Junior Neharika Palivela wears traditional Indian clothing. She said it brings her closer to her culture.

Avery Thorpe, Maddie Kosc

Students consider impact of religion on themselves, their lives, cultural beliefs

September 21, 2018

When junior Neharika Palivela first started attending public school, she quickly learned she was different from her peers. Palivela was raised Hindu, so she did not share the same Christian beliefs that many other students around her had been taught. During her childhood, Palivela said, she strongly believed in the teachings of Hinduism, but as she grew older, she said she slowly stopped believing them.

“I think part of it is just feeling guilty because I know that because I don’t believe in this stuff a lot of the traditions are going to end up being lost—and some of those traditions and festivals and holidays I actually do enjoy—but they’re all going to get lost because I don’t actually believe in the practice of the religion,” Palivela said.

Palivela is not alone. A recent survey conducted by the Pew Research Center found that the number of adults in the U.S. regularly attending religious services has been declining over recent years. 30 percent of adults said that they rarely or never attend services. Of that figure, 37 percent said they practice their religion in alternate forms, 28 percent said they are non-believers and 23 percent said they have not yet found a religion or place of worship that best suits their beliefs.

Still, while this survey shows fewer adults attend religious services, Rev. Jenni Crowley Cartee, a youth minister at Orchard Park Presbyterian Church (OPPC), said her church has experienced higher numbers of youth attending services and participating in the community than in the past. Crowley Cartee said one reason for this may be that teens in the church invite friends to join them and encourage others to participate.

Robbie Ge

“We work really hard to keep youth connected through meaningful experiences, both in the summer and throughout the year, and I think keeping a mission focus for our youth ministry helps youth want to be here and want to be engaged,” Crowley Cartee said. “And also being a safe place where youth are actually encouraged to ask difficult questions and to really think through their own beliefs rather than just being spoon-fed easy answers.”

Junior Aadam Merzoug said he is proud to be Muslim, despite the negativity toward Islam in media in recent years. Merzoug said when he was younger, he didn’t really believe in all of the teachings, but as he’s matured he has found that routines like praying five times a day have benefited him mentally and spiritually.

Robbie Ge

“I’m thankful for everyone in this school who has not said anything negative about the Muslims, and there’s a handful of Muslims in the school, and it’s just helped the Muslim community grow and all of my peers are now more self-aware of the culture itself,” Merzoug said.

While Palivela now identifies as agnostic, meaning she believes that nothing is known about God or any higher power or may never be known, she said she still carries many Hindu teachings with her. Palivela said it’s like having her own religion in her head, and said she pulls certain beliefs from other religions and cultures.

Kassi Darnell
Junior Neharika Palivela draws a rangoli on her front stairs.

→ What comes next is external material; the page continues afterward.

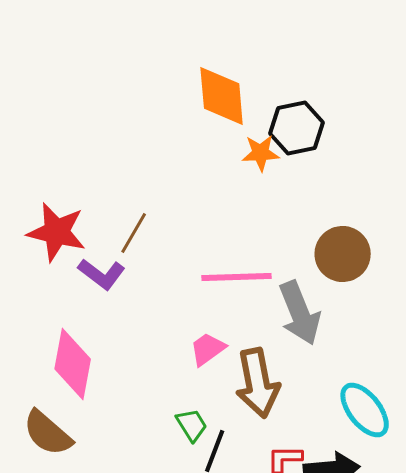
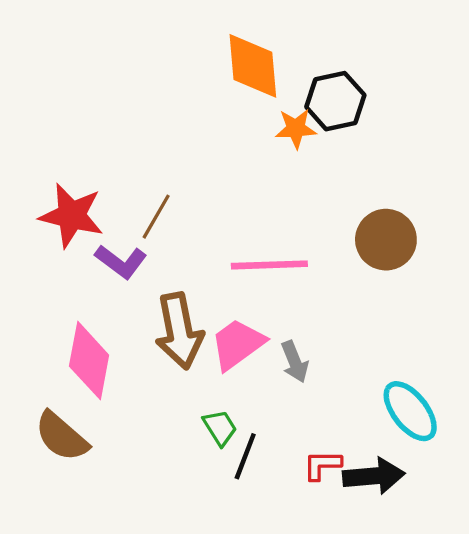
gray arrow: (300, 313) -> (295, 362), moved, size x0.6
pink trapezoid: (208, 349) -> (238, 344), size x1.4
brown arrow: (258, 383) -> (179, 331), moved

Rangoli, a folk art from India, is made with chalk, colored rice, dried flour, or flower petals.

“There are parts of Hinduism I really like,” Palivela said, “like the whole idea of karma, doing good so that good comes back to you. That has definitely impacted the way that I act with other people, and in the long run I would say that the entire principle has made me want to be a better person. It’s little things like that stay with you.”

Crowley Cartee said she thinks believing in a higher power can impact youth in their day-to-day lives and change their perspective of the world around them by helping youth to seek out meaning and understanding. She also said having an outlook on the world that’s based on religious beliefs encourages teens to reach out and care for their peers.

“We all have days when we struggle, we slip backward and we are not the people that we are called to be or the people we want to be, but in general I see our youth try really hard to reach out to one another, to find ways to support each other even when things aren’t good, and I also think that I see them reach out to others in their community, in their schools and want to find a way to make a difference,” Crowley Cartee said.

Palivela said while she personally does not believe in all the Hindu teachings and many of the rituals which are traditionally performed, she still is able to understand and connect with the appeal of following religious teachings and the way it has impacted humanity throughout the course of history.

Robbie Ge

“It makes sense and I do think it has had some really good impacts. In the sense that it brought people together, it gives you a sense of community and in times where people were so lost, it was that faith that kept them going,” Palivela said. “In that sense, I think it’s kind of a beautiful thing to have that kind of blind faith in something. I think it speaks monumentally about humanity.”